%%

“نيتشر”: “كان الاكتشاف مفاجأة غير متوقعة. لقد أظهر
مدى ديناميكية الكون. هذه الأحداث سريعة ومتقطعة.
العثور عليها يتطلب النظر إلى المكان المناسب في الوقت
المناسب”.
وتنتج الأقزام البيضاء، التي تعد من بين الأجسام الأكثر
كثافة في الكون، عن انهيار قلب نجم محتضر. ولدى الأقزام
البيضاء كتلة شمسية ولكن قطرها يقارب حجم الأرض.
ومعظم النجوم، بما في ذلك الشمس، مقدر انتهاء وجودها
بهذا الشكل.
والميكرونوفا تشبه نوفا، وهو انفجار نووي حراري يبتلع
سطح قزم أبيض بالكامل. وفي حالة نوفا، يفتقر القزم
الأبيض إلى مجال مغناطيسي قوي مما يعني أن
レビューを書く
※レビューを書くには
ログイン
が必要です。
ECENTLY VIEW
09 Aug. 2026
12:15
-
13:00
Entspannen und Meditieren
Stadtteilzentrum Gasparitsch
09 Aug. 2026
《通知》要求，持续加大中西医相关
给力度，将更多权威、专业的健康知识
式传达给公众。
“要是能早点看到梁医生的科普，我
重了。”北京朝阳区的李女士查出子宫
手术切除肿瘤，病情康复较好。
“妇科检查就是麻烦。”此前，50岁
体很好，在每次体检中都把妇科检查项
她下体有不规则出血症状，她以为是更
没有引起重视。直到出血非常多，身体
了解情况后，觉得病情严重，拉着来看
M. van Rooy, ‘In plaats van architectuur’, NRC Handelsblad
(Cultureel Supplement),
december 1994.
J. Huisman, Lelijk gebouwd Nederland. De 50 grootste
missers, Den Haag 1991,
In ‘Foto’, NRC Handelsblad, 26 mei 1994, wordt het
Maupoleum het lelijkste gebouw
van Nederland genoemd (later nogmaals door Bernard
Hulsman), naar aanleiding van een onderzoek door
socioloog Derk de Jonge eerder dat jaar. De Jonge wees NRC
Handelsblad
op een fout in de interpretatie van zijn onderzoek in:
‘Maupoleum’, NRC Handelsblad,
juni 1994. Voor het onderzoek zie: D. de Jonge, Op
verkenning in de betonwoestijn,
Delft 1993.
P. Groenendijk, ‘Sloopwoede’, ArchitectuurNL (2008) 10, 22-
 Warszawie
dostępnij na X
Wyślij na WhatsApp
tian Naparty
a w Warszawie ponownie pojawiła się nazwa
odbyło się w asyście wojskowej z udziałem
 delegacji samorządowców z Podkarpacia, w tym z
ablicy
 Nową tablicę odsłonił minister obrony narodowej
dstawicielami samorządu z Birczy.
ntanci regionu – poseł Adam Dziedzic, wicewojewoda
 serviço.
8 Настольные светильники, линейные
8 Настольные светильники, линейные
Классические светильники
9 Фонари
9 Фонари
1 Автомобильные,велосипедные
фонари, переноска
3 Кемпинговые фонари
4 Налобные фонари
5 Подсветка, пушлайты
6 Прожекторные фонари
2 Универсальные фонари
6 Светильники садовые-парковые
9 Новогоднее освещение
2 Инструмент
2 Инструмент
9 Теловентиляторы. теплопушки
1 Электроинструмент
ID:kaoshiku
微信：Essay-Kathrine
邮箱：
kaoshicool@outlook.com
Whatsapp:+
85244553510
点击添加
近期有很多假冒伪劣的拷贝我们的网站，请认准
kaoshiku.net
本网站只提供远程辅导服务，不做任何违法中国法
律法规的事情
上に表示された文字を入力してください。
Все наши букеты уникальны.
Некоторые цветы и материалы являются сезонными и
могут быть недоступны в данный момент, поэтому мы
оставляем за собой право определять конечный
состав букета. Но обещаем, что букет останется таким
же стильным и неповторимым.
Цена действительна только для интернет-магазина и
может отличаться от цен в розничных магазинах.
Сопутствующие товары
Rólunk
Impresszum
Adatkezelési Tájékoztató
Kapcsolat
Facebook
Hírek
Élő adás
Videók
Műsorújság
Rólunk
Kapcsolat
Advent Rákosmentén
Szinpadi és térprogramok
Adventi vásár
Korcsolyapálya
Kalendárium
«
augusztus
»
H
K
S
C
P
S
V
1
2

%%

-- TASK BRIEF --
Repeat the lines from the one containing "Сопутствующие товары" through the end of the listing, exactly and without any other lines; both ends are included.

-- RESPONSE AREA --
Сопутствующие товары
Rólunk
Impresszum
Adatkezelési Tájékoztató
Kapcsolat
Facebook
Hírek
Élő adás
Videók
Műsorújság
Rólunk
Kapcsolat
Advent Rákosmentén
Szinpadi és térprogramok
Adventi vásár
Korcsolyapálya
Kalendárium
«
augusztus
»
H
K
S
C
P
S
V
1
2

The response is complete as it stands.